Fellow developer Vlatko from the City of Osijek sent us this screenshot. The bus appears to just bulldoze through buildings, not following any street geometries at all.
What happens here is the following. GTFS has a separate file called shapes.txt
that defines shape geometries for trip patterns. Within trips.txt
, individual trips can reference a shape_id
they adhere to.
If this shapes.txt
is not defined within your GTFS feed (and many feeds do not provide shapes right now), digitransit/OpenTripPlanner will only display the linear distance between individual stop points – regardless of the actual route the trip should take.
How to mitigate this
There are several approaches to retroactively add shapes to your existing GTFS feed.

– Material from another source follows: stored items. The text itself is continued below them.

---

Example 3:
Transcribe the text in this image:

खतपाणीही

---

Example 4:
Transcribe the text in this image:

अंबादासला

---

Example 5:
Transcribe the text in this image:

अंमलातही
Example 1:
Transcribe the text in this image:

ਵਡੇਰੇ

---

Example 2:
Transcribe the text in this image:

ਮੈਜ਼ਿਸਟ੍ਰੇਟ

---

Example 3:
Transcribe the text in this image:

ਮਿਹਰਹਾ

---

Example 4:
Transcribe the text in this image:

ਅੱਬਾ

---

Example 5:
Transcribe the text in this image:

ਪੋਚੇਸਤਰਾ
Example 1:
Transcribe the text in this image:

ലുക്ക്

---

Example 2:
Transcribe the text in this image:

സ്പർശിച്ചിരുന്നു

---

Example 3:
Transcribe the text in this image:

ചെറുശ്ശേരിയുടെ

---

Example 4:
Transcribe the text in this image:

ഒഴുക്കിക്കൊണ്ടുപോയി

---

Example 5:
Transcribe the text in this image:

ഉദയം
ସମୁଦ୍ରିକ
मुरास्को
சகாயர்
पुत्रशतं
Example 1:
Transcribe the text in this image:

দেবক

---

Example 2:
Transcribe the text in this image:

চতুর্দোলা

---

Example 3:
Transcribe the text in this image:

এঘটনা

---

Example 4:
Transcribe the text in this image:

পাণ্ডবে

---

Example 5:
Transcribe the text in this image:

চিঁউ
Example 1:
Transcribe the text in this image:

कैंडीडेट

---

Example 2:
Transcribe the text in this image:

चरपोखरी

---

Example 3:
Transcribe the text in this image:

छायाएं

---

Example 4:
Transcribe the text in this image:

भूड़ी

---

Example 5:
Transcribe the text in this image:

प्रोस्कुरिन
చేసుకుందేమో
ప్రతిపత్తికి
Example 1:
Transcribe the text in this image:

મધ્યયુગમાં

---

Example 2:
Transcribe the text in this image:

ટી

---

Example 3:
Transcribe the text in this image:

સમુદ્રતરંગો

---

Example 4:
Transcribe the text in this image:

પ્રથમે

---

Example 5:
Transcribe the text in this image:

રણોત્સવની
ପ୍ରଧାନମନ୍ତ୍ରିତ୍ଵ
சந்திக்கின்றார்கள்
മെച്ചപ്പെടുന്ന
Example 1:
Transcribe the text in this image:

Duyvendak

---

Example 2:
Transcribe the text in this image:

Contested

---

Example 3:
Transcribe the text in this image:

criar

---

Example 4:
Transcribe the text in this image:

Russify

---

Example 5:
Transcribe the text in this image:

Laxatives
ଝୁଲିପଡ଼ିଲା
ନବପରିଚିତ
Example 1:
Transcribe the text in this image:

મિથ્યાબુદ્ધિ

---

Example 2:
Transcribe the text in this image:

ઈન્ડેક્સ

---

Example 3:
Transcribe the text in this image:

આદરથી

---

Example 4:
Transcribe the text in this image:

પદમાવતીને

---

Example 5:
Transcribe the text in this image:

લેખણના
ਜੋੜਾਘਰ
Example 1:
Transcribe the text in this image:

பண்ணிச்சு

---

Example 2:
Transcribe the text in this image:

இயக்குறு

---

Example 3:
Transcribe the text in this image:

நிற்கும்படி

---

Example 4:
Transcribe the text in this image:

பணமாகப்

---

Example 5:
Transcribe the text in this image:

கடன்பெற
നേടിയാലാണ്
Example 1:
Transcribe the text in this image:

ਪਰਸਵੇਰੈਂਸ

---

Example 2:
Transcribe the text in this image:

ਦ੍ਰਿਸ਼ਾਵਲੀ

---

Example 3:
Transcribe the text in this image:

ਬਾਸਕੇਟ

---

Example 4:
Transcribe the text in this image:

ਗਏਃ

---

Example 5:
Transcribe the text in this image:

We have tried two variants and can recommend them both:
Conveyal Transit Data Tools
This is a complete software suite you can access through your browser in order to edit, reconfigure or even build your GTFS feed from scratch. Good for getting a first feel for your feeds and analyzing them.
pfaedle
pfaedle is a command line tool by Patrick Brosi that matches GTFS feeds to OpenStreetMap relations very precisely. This might take a bit longer to set up initially and adapt to your needs, but once it runs it should save you time in the long run.